The Bank of Canada’s decision to hike its key interest rate from 0.75 per cent to 1.00 per cent last week announces difficult days ahead for households that lack a savings buffer, according to Richard Payette, President and CEO, Manulife Quebec.
Mortgage borrowers who have no financial margin of maneuver to handle unexpected costs and who have not developed savings discipline are most at risk when short-term rates go up, Payette, said in an interview with FlashFinance.ca, a sister publication of The Insurance & Investment Journal.
Hard for many Canadians to handle
He said a 10 per cent increase in mortgage payments would be hard for many Canadians to handle. This level of increase could be reached if the Bank of Canada’s policy interest rate were to move from 0.50 per cent (as it stood at July 15, 2015) to 1.50 per cent. The latest rate hike has brought households closer to this scenario. "With the two successive increases of 0.25 per cent on July 12 and September 6 of this year, we are halfway there," said Payette.
The difference between a rate of 0.50 per cent and a rate of 1.50 per cent for a $ 200,000 mortgage, amortized over 25 years, is approximately $100 more per month. The current rate of 1.00 per cent represents an approximate increase in monthly mortgage payments of $50, in this example.
Would struggle to cope with 10 per cent rise
"Thirty-eight per cent of Canadians who took out a mortgage loan revealed to us last May (in a survey) that they would have trouble managing a 1 per cent to 5 per cent increase in their mortgage payments," said Payette, adding that this is now the situation today.
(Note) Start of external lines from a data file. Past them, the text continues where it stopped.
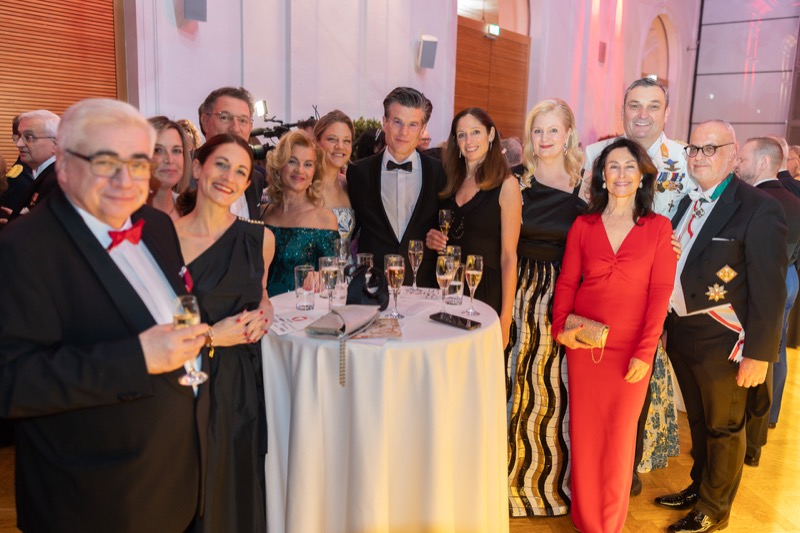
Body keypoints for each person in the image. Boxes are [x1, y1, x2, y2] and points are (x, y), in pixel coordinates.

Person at [0, 98, 209, 532]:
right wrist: (138, 359)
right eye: (104, 162)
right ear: (63, 165)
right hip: (93, 500)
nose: (125, 180)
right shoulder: (22, 248)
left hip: (175, 480)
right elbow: (12, 381)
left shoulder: (156, 225)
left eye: (137, 163)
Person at [656, 120, 787, 533]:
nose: (698, 157)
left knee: (724, 427)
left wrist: (759, 355)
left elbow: (770, 290)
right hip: (683, 331)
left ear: (732, 154)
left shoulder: (758, 207)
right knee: (697, 420)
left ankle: (714, 508)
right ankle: (700, 487)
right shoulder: (687, 200)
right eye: (694, 148)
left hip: (725, 338)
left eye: (709, 149)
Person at [552, 137, 677, 533]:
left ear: (642, 176)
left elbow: (660, 294)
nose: (621, 174)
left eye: (629, 167)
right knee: (586, 434)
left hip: (631, 350)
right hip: (586, 344)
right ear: (602, 176)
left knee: (620, 438)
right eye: (613, 167)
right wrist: (560, 328)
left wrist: (646, 350)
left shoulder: (659, 228)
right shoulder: (583, 225)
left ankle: (608, 523)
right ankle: (586, 518)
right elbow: (567, 282)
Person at [585, 77, 689, 489]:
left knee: (640, 380)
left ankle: (624, 467)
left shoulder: (685, 159)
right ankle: (595, 462)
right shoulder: (594, 155)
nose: (642, 114)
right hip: (605, 290)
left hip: (664, 293)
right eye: (634, 105)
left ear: (667, 112)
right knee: (601, 380)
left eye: (653, 106)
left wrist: (681, 244)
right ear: (622, 109)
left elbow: (707, 213)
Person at [174, 133, 275, 532]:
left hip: (243, 385)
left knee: (239, 490)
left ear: (248, 183)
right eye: (220, 164)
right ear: (198, 167)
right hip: (188, 382)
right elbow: (158, 321)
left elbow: (260, 292)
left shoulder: (260, 238)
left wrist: (266, 308)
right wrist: (213, 337)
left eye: (240, 171)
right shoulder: (166, 239)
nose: (228, 177)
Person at [504, 99, 586, 517]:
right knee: (514, 383)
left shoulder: (586, 185)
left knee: (551, 390)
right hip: (518, 290)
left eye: (553, 130)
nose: (545, 138)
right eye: (538, 131)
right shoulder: (515, 180)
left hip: (562, 295)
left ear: (568, 133)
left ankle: (548, 485)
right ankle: (505, 481)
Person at [425, 107, 521, 344]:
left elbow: (509, 257)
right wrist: (432, 239)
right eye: (462, 135)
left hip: (483, 292)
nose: (469, 141)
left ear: (491, 134)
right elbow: (441, 233)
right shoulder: (448, 180)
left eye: (476, 132)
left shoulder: (507, 185)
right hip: (446, 288)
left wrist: (506, 317)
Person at [735, 137, 800, 467]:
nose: (737, 164)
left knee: (754, 351)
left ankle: (748, 434)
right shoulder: (795, 199)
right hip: (790, 278)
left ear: (763, 162)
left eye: (743, 158)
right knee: (775, 350)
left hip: (760, 281)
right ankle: (766, 423)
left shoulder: (757, 200)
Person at [348, 86, 446, 287]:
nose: (404, 132)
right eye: (397, 122)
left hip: (424, 286)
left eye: (413, 124)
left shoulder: (440, 172)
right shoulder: (358, 172)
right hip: (372, 286)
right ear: (384, 122)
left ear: (422, 129)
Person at [262, 130, 338, 295]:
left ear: (314, 172)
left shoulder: (325, 219)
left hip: (300, 308)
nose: (300, 170)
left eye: (308, 164)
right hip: (259, 308)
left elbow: (333, 279)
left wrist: (321, 277)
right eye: (292, 161)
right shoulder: (262, 213)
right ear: (279, 165)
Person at [198, 86, 267, 219]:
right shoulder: (183, 171)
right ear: (205, 122)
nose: (235, 128)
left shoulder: (255, 179)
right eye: (225, 117)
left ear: (250, 127)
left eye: (243, 120)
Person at [2, 110, 60, 224]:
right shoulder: (46, 174)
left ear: (56, 144)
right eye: (19, 137)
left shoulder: (57, 180)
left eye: (29, 137)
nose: (19, 144)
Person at [314, 110, 356, 240]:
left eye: (346, 141)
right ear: (316, 142)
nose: (340, 146)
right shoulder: (304, 186)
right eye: (332, 139)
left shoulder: (349, 186)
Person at [147, 116, 192, 220]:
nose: (170, 160)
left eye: (176, 151)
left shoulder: (193, 211)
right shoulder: (125, 214)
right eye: (158, 150)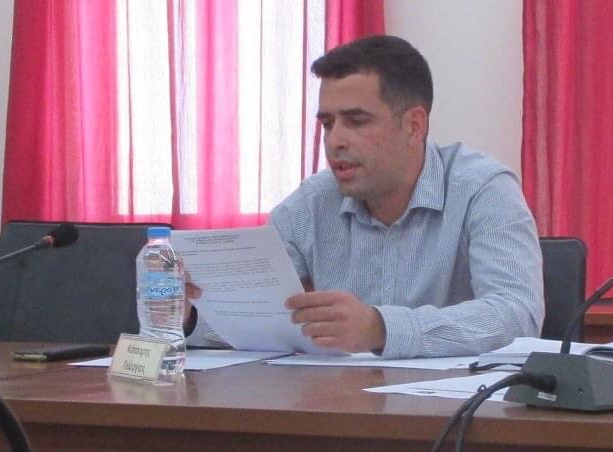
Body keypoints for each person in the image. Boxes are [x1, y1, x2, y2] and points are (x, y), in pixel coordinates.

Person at [193, 34, 543, 358]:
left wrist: (381, 329)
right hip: (336, 398)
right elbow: (248, 315)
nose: (334, 141)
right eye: (328, 124)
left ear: (414, 126)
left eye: (356, 121)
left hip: (454, 402)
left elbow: (516, 314)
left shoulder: (482, 189)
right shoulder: (312, 203)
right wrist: (188, 316)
He highlighted that 70 per cent of Canadians said they would struggle to cope with a 10 per cent increase in their mortgage payments.
The survey conducted by Manulife Bank found that Canadians are ill-prepared for financial shocks. "Fifty per cent of respondents said they had less than $5,000 in savings to cope with the unexpected," said Payette.
Consult your adviser
Payette says those most impacted by the new key rate should consult their adviser and make adjustments to adapt to the higher interest rate environment. "There is still time before the effects are felt. People can review their personal finances and lifestyle. People must also acquire more savings discipline. Our advisers recommend to their customers to give themselves a margin of maneuver: they usually suggest saving the equivalent of three to six months of income, for the unexpected."